→ WHAT THE TASK REQUIRES
Search the records below for the word "제품으로", then return every line where it appears.

→ PROVIDED RECORDS
== Segment start ==
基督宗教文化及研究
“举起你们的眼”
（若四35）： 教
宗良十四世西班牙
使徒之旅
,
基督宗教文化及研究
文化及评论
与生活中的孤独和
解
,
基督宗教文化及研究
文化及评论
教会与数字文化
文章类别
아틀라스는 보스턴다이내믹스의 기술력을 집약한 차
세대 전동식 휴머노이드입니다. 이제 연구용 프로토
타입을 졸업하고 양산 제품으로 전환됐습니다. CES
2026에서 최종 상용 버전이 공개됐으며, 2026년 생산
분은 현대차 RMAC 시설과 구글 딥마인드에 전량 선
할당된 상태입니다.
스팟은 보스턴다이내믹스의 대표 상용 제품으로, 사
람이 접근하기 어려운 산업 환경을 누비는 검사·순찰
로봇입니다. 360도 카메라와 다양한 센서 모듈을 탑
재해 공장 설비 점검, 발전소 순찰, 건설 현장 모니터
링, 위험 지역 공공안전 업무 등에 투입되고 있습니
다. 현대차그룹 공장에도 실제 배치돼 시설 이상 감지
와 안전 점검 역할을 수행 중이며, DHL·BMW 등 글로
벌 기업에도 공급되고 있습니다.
== Segment end ==
== Segment start ==
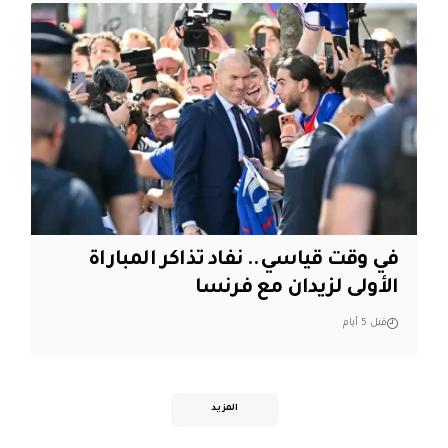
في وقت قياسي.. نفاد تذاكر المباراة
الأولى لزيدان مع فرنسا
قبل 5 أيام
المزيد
== Segment end ==
→ EXPECTED ANSWER
타입을 졸업하고 양산 제품으로 전환됐습니다. CES
스팟은 보스턴다이내믹스의 대표 상용 제품으로, 사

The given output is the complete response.